Генрих включил стереоэкран. Покоясь в удобном кресле — не в модном силовом, как на Земле, а старого типа, из дерева, тканей и металла, Генрих вглядывался в пейзаж, много раз виденный, но видел не только его. Рой показывал пылевое облако, сигарообразную капсулу, медленно исчезавшую в пылевой завесе, но то была одна картина, в мозгу была и вторая, независимая, не показываемая операторами. В черной пустоте космоса, среди льдинок далеких звезд недвижно висел странный шарик; он временами менял окраску — то был совершенно синий, то красный, потом зеленый, сейчас выглядел голубоватым; голубизна бледнела, словно выцветая, в ней была зелень, начинало теплиться золото, это были как бы побежалые цвета, но не мчавшиеся торопливо сменить друг друга, а выраставшие один из другого. И, тускло вытениваясь сквозь наружные краски, в шаре сновали темные расплывчатые фигуры, не тела, скорей силуэты, нечто призрачное, нечто из иного мира, не космической материи — капсула много раз углублялась в шар и ни разу реально не наталкивалась на привидения, они вещественно не существовали, они были изображениями, как и картинки на стереоэкранах: яблоко на рисунке тоже не схватить рукой, не укусить зубом.
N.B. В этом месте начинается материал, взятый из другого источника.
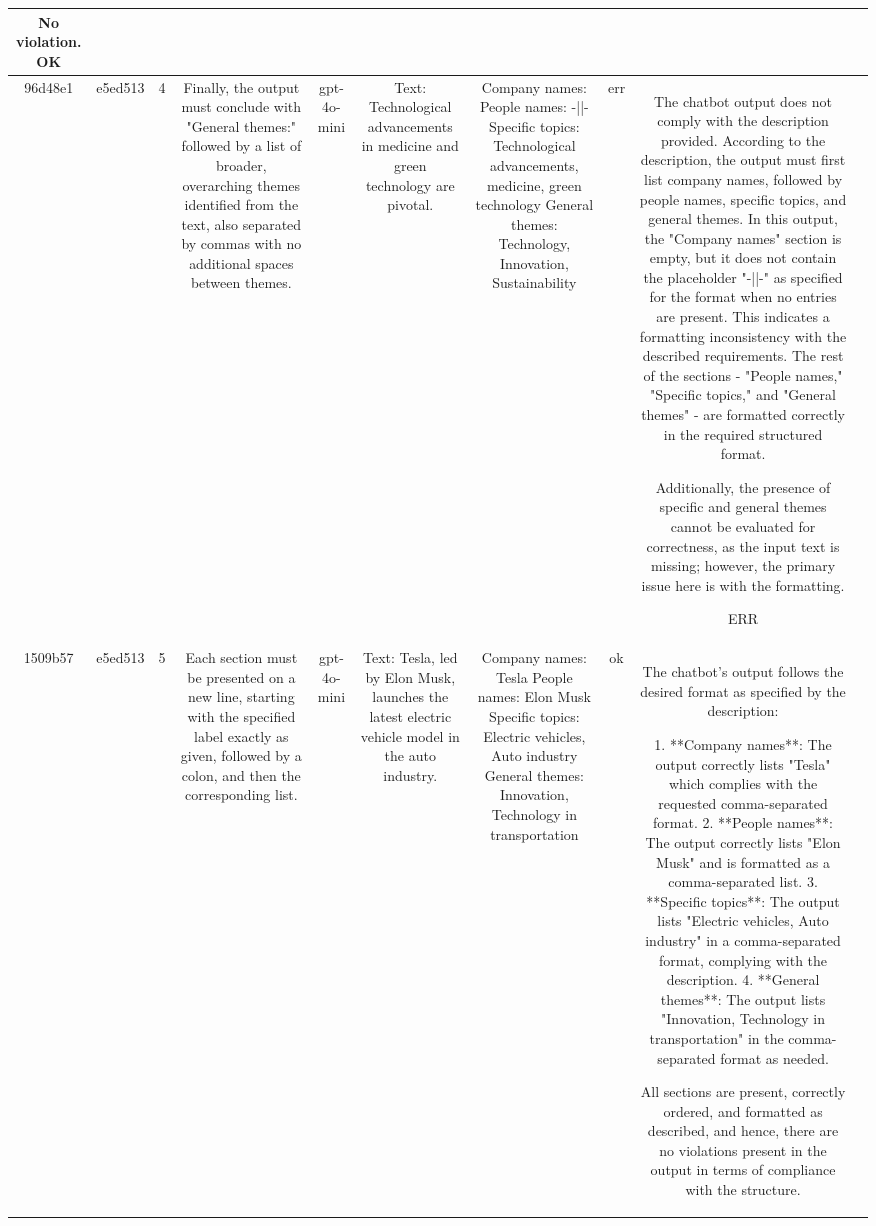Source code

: \begin{table}[h!]
\begin{tabular}{|c|c|c|c|c|c|c|c|c|c|}
No violation.
OK & \\
\hline
96d48e1 & e5ed513 & 4 & Finally, the output must conclude with "General themes:" followed by a list of broader, overarching themes identified from the text, also separated by commas with no additional spaces between themes. & gpt-4o-mini & Text: Technological advancements in medicine and green technology are pivotal. & Company names: 
People names: -||-
Specific topics: Technological advancements, medicine, green technology
General themes: Technology, Innovation, Sustainability & err & The chatbot output does not comply with the description provided. According to the description, the output must first list company names, followed by people names, specific topics, and general themes. In this output, the "Company names" section is empty, but it does not contain the placeholder "-||-" as specified for the format when no entries are present. This indicates a formatting inconsistency with the described requirements. The rest of the sections - "People names," "Specific topics," and "General themes" - are formatted correctly in the required structured format. 

Additionally, the presence of specific and general themes cannot be evaluated for correctness, as the input text is missing; however, the primary issue here is with the formatting.

ERR & \\
\hline
1509b57 & e5ed513 & 5 & Each section must be presented on a new line, starting with the specified label exactly as given, followed by a colon, and then the corresponding list. & gpt-4o-mini & Text: Tesla, led by Elon Musk, launches the latest electric vehicle model in the auto industry. & Company names: Tesla  
People names: Elon Musk  
Specific topics: Electric vehicles, Auto industry  
General themes: Innovation, Technology in transportation & ok & The chatbot's output follows the desired format as specified by the description:

1. **Company names**: The output correctly lists "Tesla" which complies with the requested comma-separated format.
2. **People names**: The output correctly lists "Elon Musk" and is formatted as a comma-separated list.
3. **Specific topics**: The output lists "Electric vehicles, Auto industry" in a comma-separated format, complying with the description.
4. **General themes**: The output lists "Innovation, Technology in transportation" in the comma-separated format as needed.

All sections are present, correctly ordered, and formatted as described, and hence, there are no violations present in the output in terms of compliance with the structure.


\end{tabular}
\end{table}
— Вздор, — вслух сказал Генрих, — за экранным образом яблока стоит реальное яблоко, оно и породило изображение. А что стоит за силуэтами на виргинских экранах?
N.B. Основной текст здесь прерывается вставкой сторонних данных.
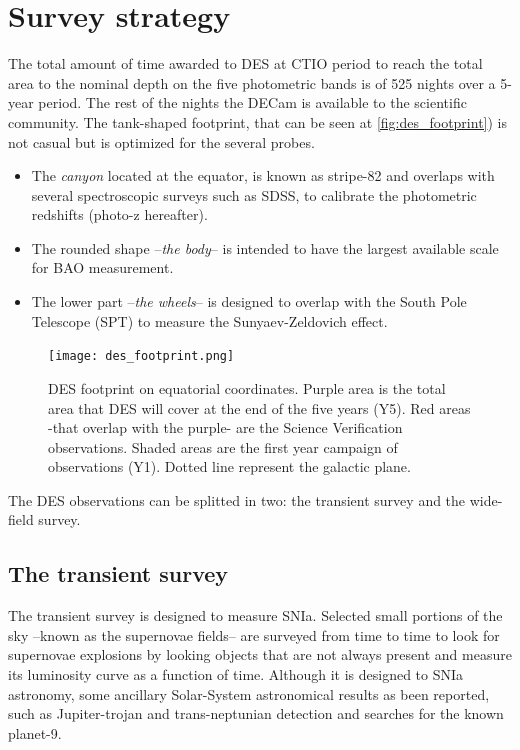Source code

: \section{Survey strategy}
The total amount of time awarded to DES at CTIO period to reach the total area to the nominal depth on the five photometric bands is of 525 nights over a 5-year period. The rest of the nights the DECam is available to the scientific community. The tank-shaped footprint, that can be seen at \autoref{fig:des_footprint}) is not casual but is optimized for the several probes.
\begin{itemize}
	\item The {\it canyon} located at the equator, is known as stripe-82 and overlaps with several spectroscopic surveys such as SDSS, to calibrate the photometric redshifts (photo-z hereafter).
    \item The rounded shape --{\it the body}-- is intended to have the largest available scale for BAO measurement.
    \item The lower part --{\it the wheels}-- is designed to overlap with the South Pole Telescope (SPT) to measure the Sunyaev-Zeldovich effect.
\end{itemize}

\begin{figure}
\texttt{[image: des\_footprint.png]}
\caption{DES footprint on equatorial coordinates. Purple area is the total area that DES will cover at the end of the five years (Y5). Red areas -that overlap with the purple- are the Science Verification observations. Shaded areas are the first year campaign of observations (Y1). Dotted line represent the galactic plane.}
\label{fig:des_footprint}
\end{figure}

The DES observations can be splitted in two: the transient survey and the wide-field survey.

\subsection{The transient survey}
The transient survey is designed to measure SNIa. Selected small portions of the sky --known as the supernovae fields-- are surveyed from time to time to look for supernovae explosions by looking objects that are not always present and measure its luminosity curve as a function of time. Although it is designed to SNIa astronomy, some ancillary Solar-System astronomical results as been reported, such as Jupiter-trojan and trans-neptunian detection and searches for the known planet-9.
Рой вел капсулу в центр шара, Генрих следил, как сигарообразный аппарат скользит в неизвестном веществе, словно торпеда в воде, и снова видел то, чего на экране не было — меняющие свою форму неторопливо-подвижные силуэты. Он закрыл глаза, так было лучше видеть. Погибшему юноше Курту Санникову вообразилось, что внутри шара открытые ворота в неведомые подспудные миры, поглощающие нашу энергию. Нет, что за нелепая картина: вампир, присосавшийся к человечеству, неистово жадный рот, возникший вдруг в космической пустоте! Куда приятней вера звездопроходцев, что они, ухватив за собой иноземный корабль, ведут за собой на силовом аркане плененных незнакомцев. Нехорошие для межзвездного контакта словечки — ухватили, ведут на аркане, плененные незнакомцы. Слова нехорошие, а точные: если и существуют эти незнакомцы из иных миров, то в контакт пока не вступают, их принуждают к контакту — и безрезультатно. Не хотят или не могут? Сколько дней он ломает голову над этой тайной! Может, прав Санников: никаких незнакомцев нет, нашли неизвестное до того, удивительнейшее астрофизическое явление — и все тут! Нет не все, не все! Почему тогда погибли Санников и Людмила? Никуда они не провалились, остались в нашем космосе, но остались иными, чем были, — мертвыми, непонятно преображенными. Ошибался Курт Санников, милый юный космолог, так нелепо, так непредвиденно погибший. Истинно другое — та странная мысль, что впервые возникла у него, Генриха, когда он рассматривал два мертвых тела.